[Document structure recognition data]
★ ★ ★ ★ ★

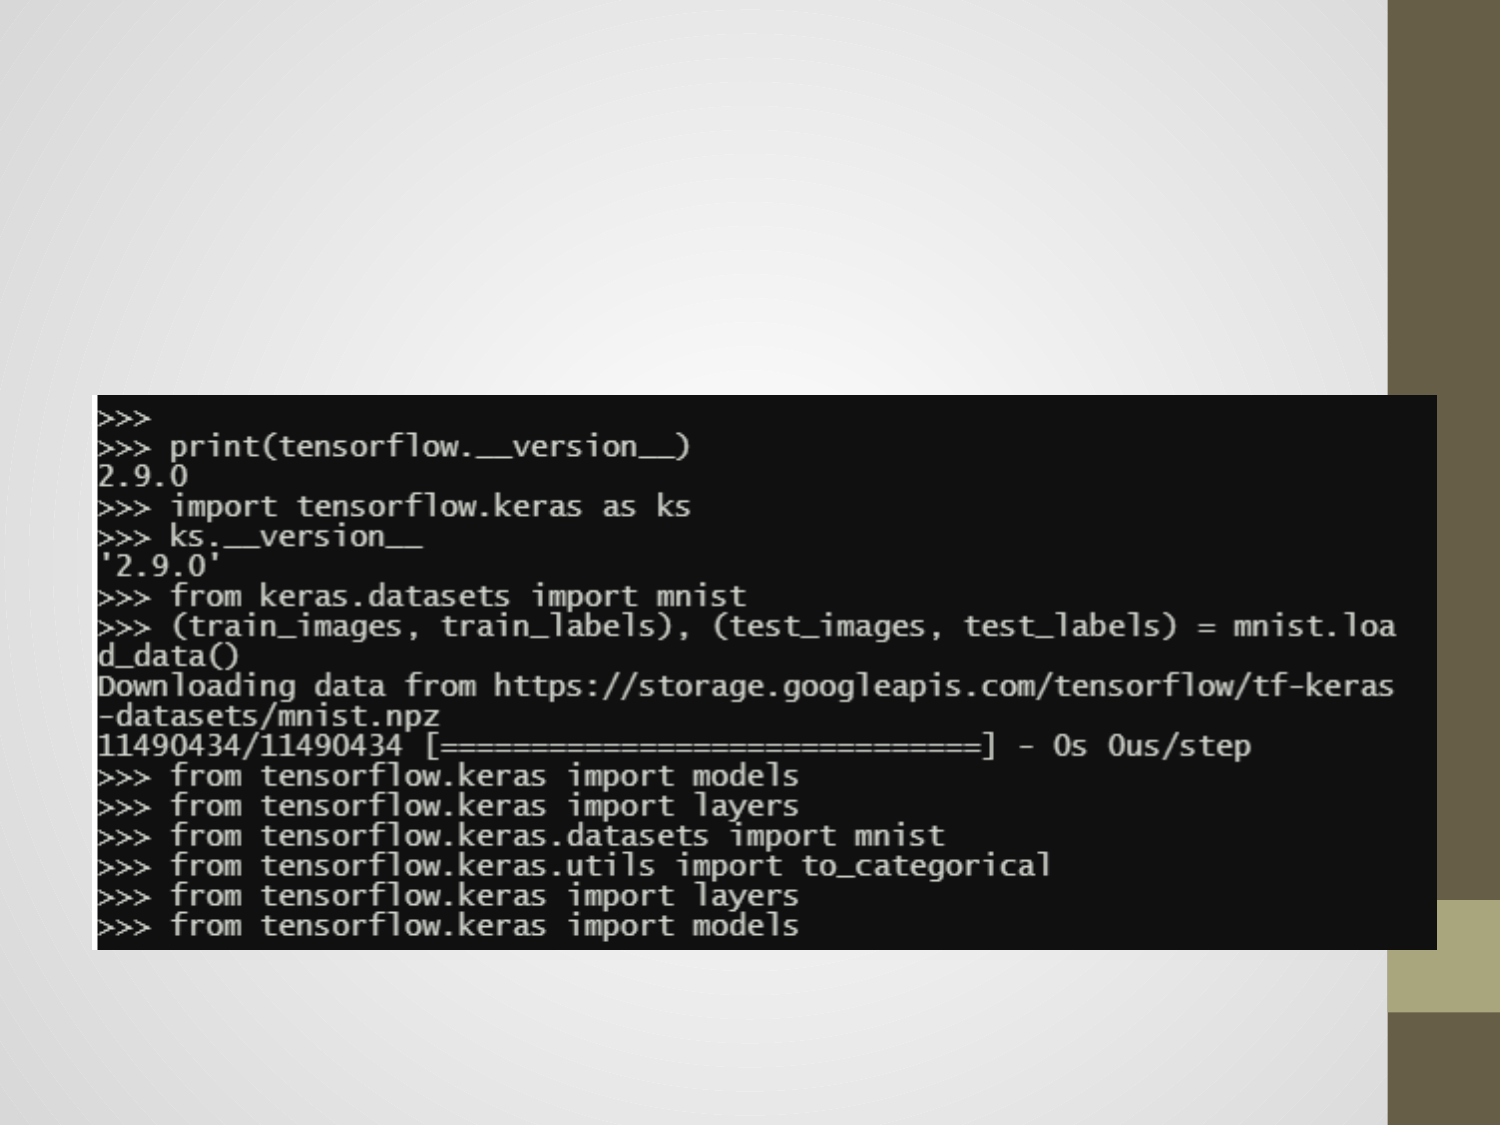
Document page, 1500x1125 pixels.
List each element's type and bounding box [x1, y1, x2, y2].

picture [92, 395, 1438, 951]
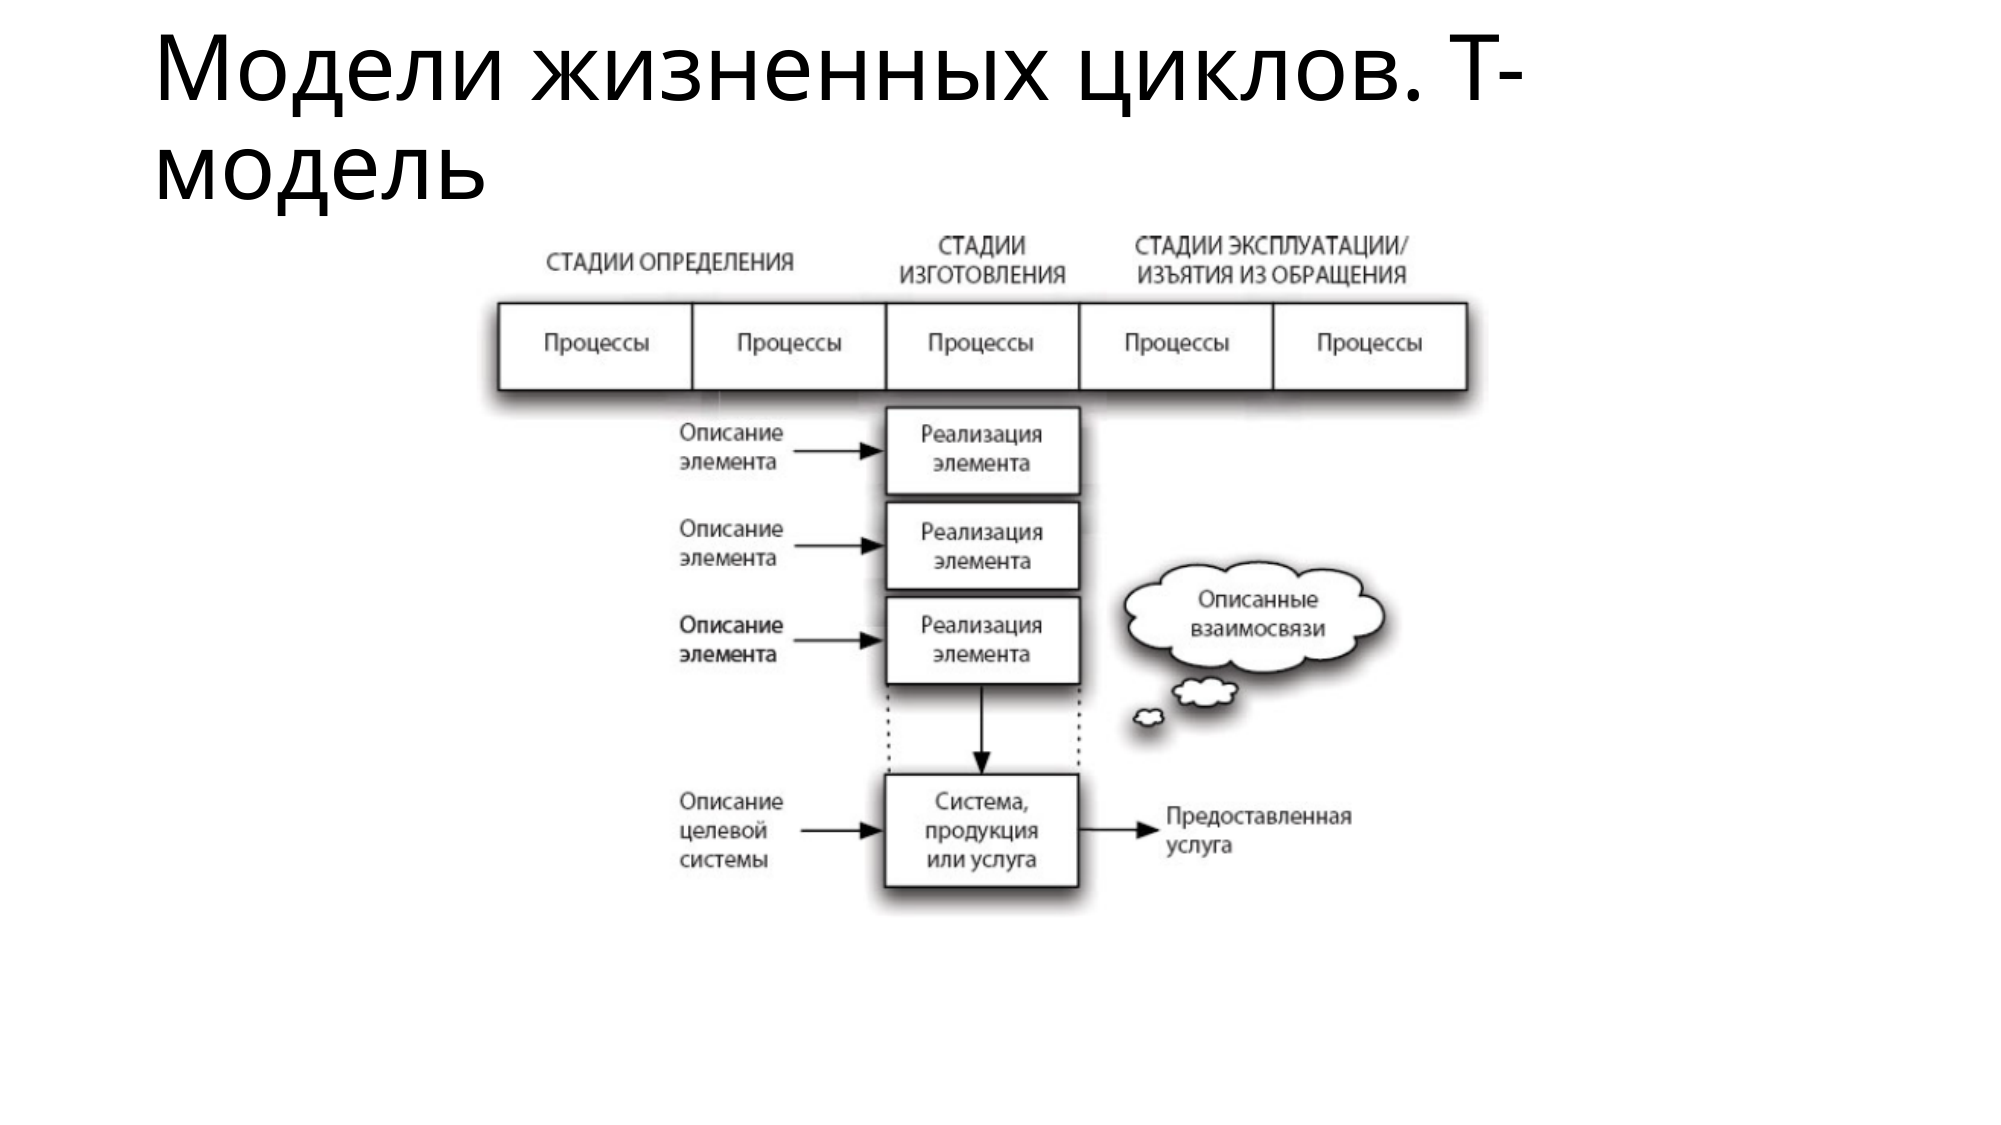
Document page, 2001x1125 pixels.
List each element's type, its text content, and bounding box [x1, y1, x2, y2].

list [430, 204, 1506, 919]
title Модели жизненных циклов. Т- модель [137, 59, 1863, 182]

★ ★ ★ ★ ★

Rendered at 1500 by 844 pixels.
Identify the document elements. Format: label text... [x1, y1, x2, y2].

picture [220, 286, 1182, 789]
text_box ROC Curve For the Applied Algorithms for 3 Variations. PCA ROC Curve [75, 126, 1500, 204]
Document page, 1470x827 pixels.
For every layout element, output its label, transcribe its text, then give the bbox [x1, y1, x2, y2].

★ ★ ★ ★ ★

Required action:
Scan the entries above for lines with "page" in them, then report how many there are as a plain number.

Result of this exercise:
3